Coma Awake

Comatose state (sleeping sickness, biological death) is a reversible complete cessation of all brain functions and the functioning of the respiratory center. To answer the question, if a person is in a coma, brought to a full state due to the loss of higher manifestations of nervous activity, whether he can be considered a living being, there is still no unambiguous answer. It was believed that there is biological, that is, without the work of the brain, life does not exist. This formulation was considered generally accepted for many years, despite the fact that the first studies of brain function in comatose patients were already conducted in many countries. Here we see how high the scientific level of humanity has risen: over the last century we have put man in the most demonstrative somnambulistic state, and only today can we finally admit that, contrary to the opinion that has developed over centuries, comatose people can hear and, perhaps even experience certain feelings.
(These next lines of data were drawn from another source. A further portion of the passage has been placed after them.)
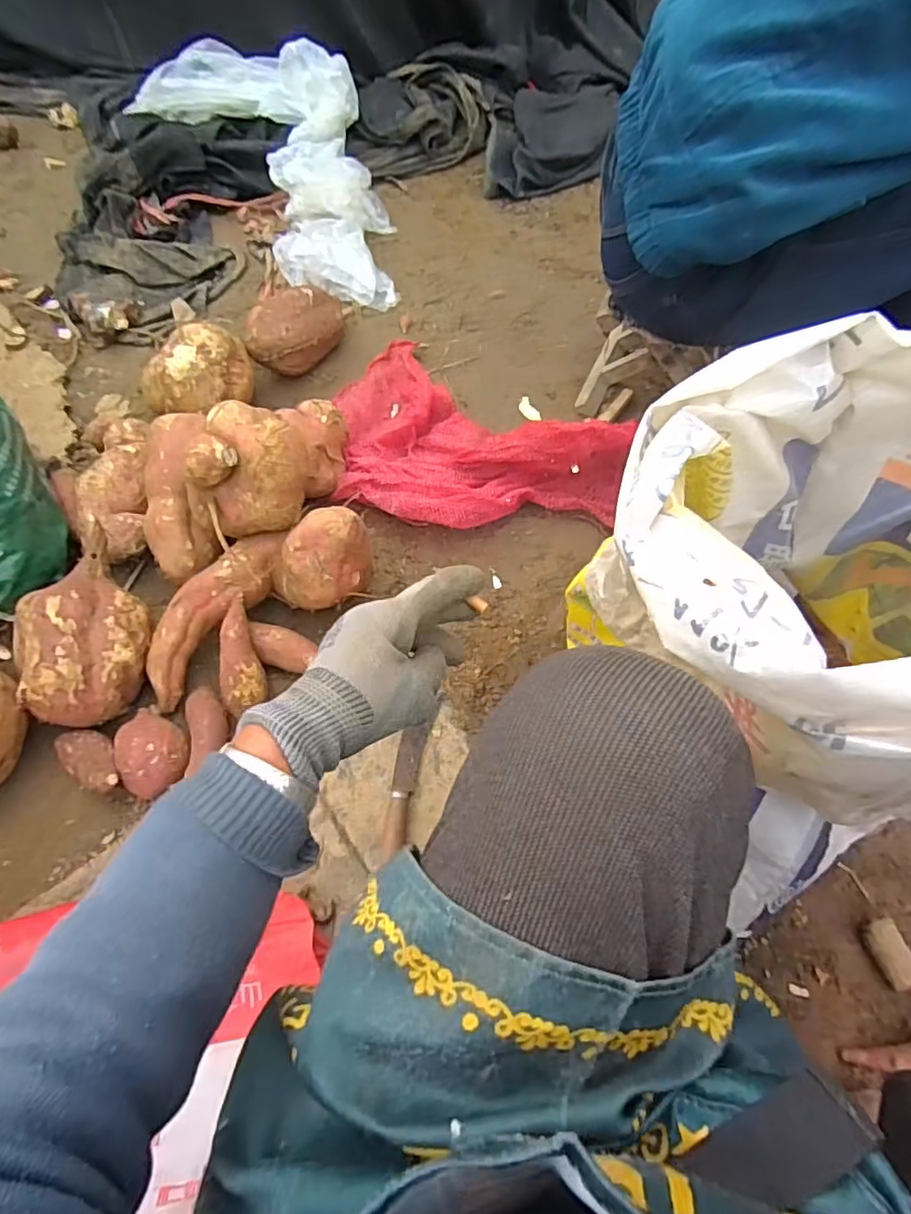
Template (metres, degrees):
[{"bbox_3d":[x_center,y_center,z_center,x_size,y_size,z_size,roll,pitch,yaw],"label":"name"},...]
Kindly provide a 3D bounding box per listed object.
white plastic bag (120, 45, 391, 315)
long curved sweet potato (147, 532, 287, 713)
[{"bbox_3d":[-0.340,-0.986,1.329,0.418,0.201,0.866,-33,64,-15],"label":"white plastic bag"},{"bbox_3d":[-0.322,0.003,0.789,0.080,0.058,0.264,32,80,19],"label":"long curved sweet potato"}]

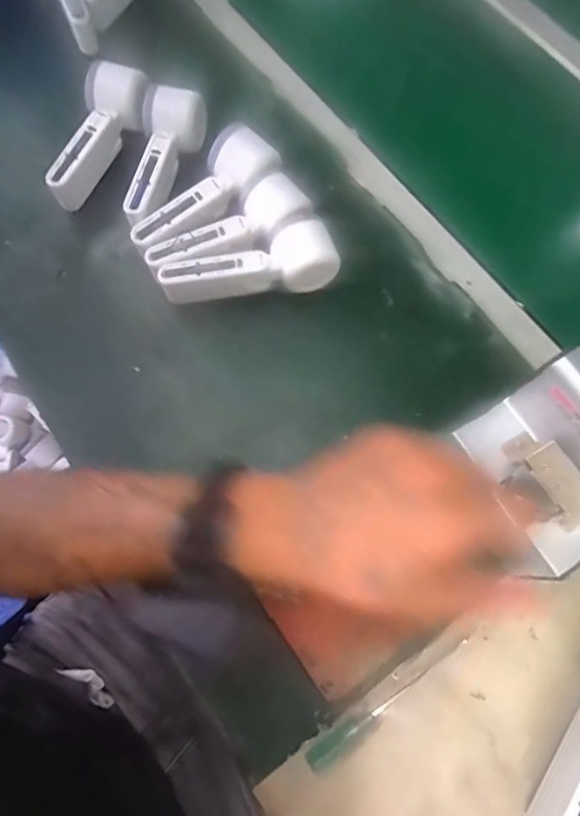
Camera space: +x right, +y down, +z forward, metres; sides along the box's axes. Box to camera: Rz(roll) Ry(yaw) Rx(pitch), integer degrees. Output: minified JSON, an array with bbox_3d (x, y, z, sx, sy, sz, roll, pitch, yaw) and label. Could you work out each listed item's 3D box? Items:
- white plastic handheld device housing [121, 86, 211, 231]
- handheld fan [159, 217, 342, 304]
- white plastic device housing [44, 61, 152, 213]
[{"bbox_3d":[-0.133,-0.251,0.488,0.053,0.045,0.161,15,73,3],"label":"white plastic handheld device housing"},{"bbox_3d":[-0.037,-0.134,0.456,0.165,0.051,0.052,-8,73,-4],"label":"handheld fan"},{"bbox_3d":[-0.198,-0.278,0.494,0.057,0.050,0.159,27,88,7],"label":"white plastic device housing"}]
There is new evidence that after decades of unconsciousness, patients can experience spontaneous memory activation, often profoundly. Coma (Latin coma - hibernation) is an unconscious state characterized by a lack of response to strong stimuli. In clinical practice, coma is a complete or almost complete loss of consciousness. In everyday speech, especially in medicine, the word “coma” is used in an expanded sense, to mean somnolence (a state of close to fainting); stunning; stupor; some neurologists use the term denoting precomatose states. The term "coma", used to describe various types of loss of consciousness, is of Greek origin. "Soma" translated means "sleep".